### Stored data
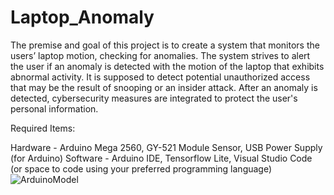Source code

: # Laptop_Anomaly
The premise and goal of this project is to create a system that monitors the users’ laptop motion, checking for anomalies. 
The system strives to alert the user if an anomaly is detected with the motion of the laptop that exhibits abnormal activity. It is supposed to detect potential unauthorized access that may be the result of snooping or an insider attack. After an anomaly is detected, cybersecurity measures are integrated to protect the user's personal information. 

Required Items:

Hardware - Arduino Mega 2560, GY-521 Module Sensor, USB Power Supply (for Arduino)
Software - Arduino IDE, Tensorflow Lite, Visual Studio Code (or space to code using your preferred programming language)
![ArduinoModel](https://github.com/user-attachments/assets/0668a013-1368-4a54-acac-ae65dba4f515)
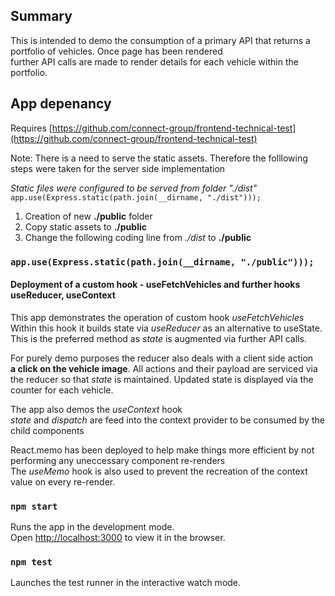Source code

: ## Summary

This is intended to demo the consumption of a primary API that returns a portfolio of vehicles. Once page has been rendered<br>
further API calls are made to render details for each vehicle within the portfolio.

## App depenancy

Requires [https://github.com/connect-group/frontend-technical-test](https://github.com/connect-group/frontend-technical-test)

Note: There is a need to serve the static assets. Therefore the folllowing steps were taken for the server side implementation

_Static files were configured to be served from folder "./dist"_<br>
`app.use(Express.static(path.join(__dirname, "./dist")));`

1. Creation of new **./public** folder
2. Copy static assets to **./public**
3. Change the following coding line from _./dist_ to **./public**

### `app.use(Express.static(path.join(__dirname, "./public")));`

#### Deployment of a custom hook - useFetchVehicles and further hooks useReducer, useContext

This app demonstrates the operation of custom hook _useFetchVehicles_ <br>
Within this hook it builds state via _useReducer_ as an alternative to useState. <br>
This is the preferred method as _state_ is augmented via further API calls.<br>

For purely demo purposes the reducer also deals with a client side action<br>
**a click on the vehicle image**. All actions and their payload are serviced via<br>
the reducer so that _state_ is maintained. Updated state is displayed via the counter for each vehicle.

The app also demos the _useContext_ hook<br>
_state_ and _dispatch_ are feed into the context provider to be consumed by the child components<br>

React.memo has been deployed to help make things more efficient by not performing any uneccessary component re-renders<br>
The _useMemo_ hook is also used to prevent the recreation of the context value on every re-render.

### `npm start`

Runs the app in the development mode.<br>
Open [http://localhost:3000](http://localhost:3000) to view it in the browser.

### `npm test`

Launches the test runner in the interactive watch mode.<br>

### To-do item
Copy the listing lines starting at the one containing "files were configured" and ending at the one containing "This is the", changing "folder" to "directory" and leaving everything else as it is.

### Written solution
_Static files were configured to be served from directory "./dist"_<br>
`app.use(Express.static(path.join(__dirname, "./dist")));`

1. Creation of new **./public** directory
2. Copy static assets to **./public**
3. Change the following coding line from _./dist_ to **./public**

### `app.use(Express.static(path.join(__dirname, "./public")));`

#### Deployment of a custom hook - useFetchVehicles and further hooks useReducer, useContext

This app demonstrates the operation of custom hook _useFetchVehicles_ <br>
Within this hook it builds state via _useReducer_ as an alternative to useState. <br>
This is the preferred method as _state_ is augmented via further API calls.<br>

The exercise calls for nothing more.